• Exercise instructions
From the line with "Exploring the Rise" through the line with "formidable’", repeat the entries verbatim, both end lines included, and add nothing.

+++ Supplied material

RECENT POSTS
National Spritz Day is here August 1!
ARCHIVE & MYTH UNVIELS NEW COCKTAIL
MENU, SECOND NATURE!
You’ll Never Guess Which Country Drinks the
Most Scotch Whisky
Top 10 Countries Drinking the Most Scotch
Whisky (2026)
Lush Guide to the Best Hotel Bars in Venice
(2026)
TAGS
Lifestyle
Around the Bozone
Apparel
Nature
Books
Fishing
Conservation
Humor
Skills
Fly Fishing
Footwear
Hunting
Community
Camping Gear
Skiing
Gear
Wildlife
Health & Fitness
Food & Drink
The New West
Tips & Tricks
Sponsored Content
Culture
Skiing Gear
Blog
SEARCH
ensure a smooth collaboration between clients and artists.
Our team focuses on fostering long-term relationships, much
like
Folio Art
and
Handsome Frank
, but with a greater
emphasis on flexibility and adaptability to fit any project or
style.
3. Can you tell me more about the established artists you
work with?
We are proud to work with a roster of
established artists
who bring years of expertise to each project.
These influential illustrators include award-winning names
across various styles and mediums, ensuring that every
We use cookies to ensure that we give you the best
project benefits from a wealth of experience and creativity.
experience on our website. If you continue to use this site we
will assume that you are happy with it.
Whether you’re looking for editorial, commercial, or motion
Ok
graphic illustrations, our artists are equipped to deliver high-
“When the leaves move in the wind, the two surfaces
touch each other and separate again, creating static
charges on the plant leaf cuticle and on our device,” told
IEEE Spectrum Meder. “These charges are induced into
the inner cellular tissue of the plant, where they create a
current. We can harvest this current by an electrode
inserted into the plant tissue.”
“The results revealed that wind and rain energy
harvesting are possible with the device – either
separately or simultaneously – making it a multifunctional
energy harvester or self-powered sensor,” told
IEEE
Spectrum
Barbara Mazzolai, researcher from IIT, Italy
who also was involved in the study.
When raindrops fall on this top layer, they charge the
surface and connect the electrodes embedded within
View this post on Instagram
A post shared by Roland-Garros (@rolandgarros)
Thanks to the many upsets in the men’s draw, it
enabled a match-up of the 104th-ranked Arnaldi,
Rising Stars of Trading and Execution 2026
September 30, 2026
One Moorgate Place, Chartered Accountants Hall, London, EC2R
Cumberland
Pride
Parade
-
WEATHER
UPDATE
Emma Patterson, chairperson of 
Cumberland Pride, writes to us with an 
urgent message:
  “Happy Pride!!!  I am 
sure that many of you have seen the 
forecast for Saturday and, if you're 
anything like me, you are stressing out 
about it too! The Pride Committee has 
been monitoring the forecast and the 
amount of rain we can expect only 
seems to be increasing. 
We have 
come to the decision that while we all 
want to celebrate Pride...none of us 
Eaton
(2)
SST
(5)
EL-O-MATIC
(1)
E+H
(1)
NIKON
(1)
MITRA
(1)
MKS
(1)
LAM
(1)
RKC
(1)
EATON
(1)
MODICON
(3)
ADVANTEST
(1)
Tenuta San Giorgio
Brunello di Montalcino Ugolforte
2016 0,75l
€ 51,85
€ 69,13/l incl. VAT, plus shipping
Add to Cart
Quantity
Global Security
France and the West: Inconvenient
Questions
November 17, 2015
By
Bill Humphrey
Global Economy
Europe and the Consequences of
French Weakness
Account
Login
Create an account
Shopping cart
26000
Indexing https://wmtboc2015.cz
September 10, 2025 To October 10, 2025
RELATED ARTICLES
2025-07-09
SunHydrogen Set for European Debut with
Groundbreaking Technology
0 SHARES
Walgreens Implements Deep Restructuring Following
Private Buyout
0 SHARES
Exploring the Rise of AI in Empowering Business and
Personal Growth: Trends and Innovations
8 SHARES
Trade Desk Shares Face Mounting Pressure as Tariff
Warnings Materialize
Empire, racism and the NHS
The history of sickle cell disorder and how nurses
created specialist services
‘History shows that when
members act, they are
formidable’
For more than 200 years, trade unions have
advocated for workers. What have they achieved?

++++++

• Task response
Exploring the Rise of AI in Empowering Business and
Personal Growth: Trends and Innovations
8 SHARES
Trade Desk Shares Face Mounting Pressure as Tariff
Warnings Materialize
Empire, racism and the NHS
The history of sickle cell disorder and how nurses
created specialist services
‘History shows that when
members act, they are
formidable’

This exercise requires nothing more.